The holiday, for me, was an important contextual experience as I begin a new decade in this city. My mission has always been to tell the story of my peers as we come to fruition, and while I’ve made it a point in my career to be cutting edge, I am starting to feel that a responsible oracle – whether she etches hieroglyphics or codes a gnarly Facebook app – can never err too far on the side of human frailty.
I’ve come a long way, through the elites of Chicago, Los Angeles, and New York to the power center of the country, to try to capture the citizenship, possibility and progress we have at our feet as Americans in a way that’s grounded in reality. I’ve wondered many times if it’s better to be an insider who breaks stories at fancy parties by cozying up to even further entrenched insiders, or on the ground in places like Iowa and Ohio where I’ve worked directly with the people whose lives are effected by the elections those elite prey on with cyclical precision. Industries exist around this, gregarious inspiring and nefarious leaders enable it, zealous citizens of every party organize around it, modern day Thomas Paines blog it, disenfranchised people live it.
Some days, during the grind, it becomes dangerously close to sport.

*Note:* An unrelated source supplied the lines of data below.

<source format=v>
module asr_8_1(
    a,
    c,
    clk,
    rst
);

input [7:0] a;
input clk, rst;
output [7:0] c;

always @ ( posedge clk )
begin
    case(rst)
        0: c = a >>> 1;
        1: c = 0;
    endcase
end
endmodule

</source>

It’s reality, and history breathes around us, with us. When I look back on 2010 as it ends, I hope I can say I carried with me throughout the year the sense of obligation I feel right now to use the true value of networks and innovation to connect us back to what really matters.

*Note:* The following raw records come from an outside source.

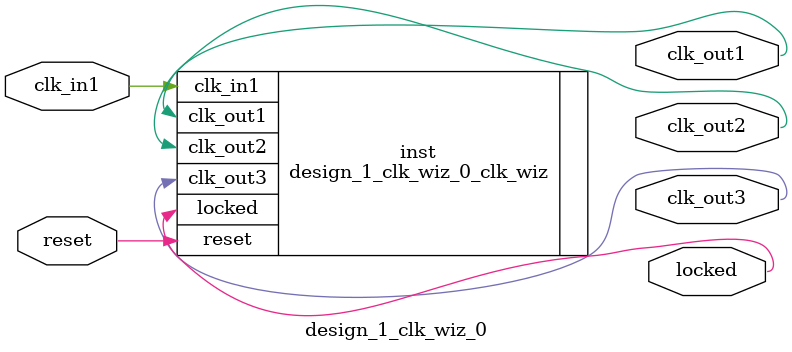
<source format=v>


`timescale 1ps/1ps

(* CORE_GENERATION_INFO = "design_1_clk_wiz_0,clk_wiz_v6_0_11_0_0,{component_name=design_1_clk_wiz_0,use_phase_alignment=true,use_min_o_jitter=false,use_max_i_jitter=false,use_dyn_phase_shift=false,use_inclk_switchover=false,use_dyn_reconfig=false,enable_axi=0,feedback_source=FDBK_AUTO,PRIMITIVE=MMCM,num_out_clk=3,clkin1_period=8.000,clkin2_period=10.000,use_power_down=false,use_reset=true,use_locked=true,use_inclk_stopped=false,feedback_type=SINGLE,CLOCK_MGR_TYPE=NA,manual_override=false}" *)

module design_1_clk_wiz_0 
 (
  // Clock out ports
  output        clk_out1,
  output        clk_out2,
  output        clk_out3,
  // Status and control signals
  input         reset,
  output        locked,
 // Clock in ports
  input         clk_in1
 );

  design_1_clk_wiz_0_clk_wiz inst
  (
  // Clock out ports  
  .clk_out1(clk_out1),
  .clk_out2(clk_out2),
  .clk_out3(clk_out3),
  // Status and control signals               
  .reset(reset), 
  .locked(locked),
 // Clock in ports
  .clk_in1(clk_in1)
  );

endmodule

</source>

At some point a monument becomes an edifice next to Starbucks, but the idea it represents is ubiquitous.
Great post, Maegan. Brought up some nostalgic memories for me…
When I was traveling around with the Declaration, you’d be surprised how many people would snap Blackberry photos of the document; children would come with their stuffed animals and pose with it, old veterans would bring their wrinkled noses up close to the glass, families would gather around it and pose for the camera. It all felt perfectly normal – a sensical outgrowth of what was and will always be the people’s document.
I understand your point about our need for instant gratification and documentation of our daily lives (I, myself, am in some dire need of “unplugging”) but I also think it’s interesting how Americans’ relationship to our history and our founding documents in particular has changed over the years. I’m happy that the Declaration and the Constitution have entered into the vernacular. I guess I’m less worried about the little girl’s need to document the Constitution and more worried about whether or not she can understand the deeper values imbued within the piece of paper before her.
So, I agree, it’s important to carry with us that sense of reverence that we all felt on our eighth grade trip to Washington. I just think we shouldn’t be quick discount new ways of interacting with our history. Moving forward, let’s just make sure that we imbue this new, digital wave of citizenship with the same sense of wisdom and sacred honor espoused by our forefathers.
…that said, if the Blackberry had a flash (which most do) THEN I’d be horrified.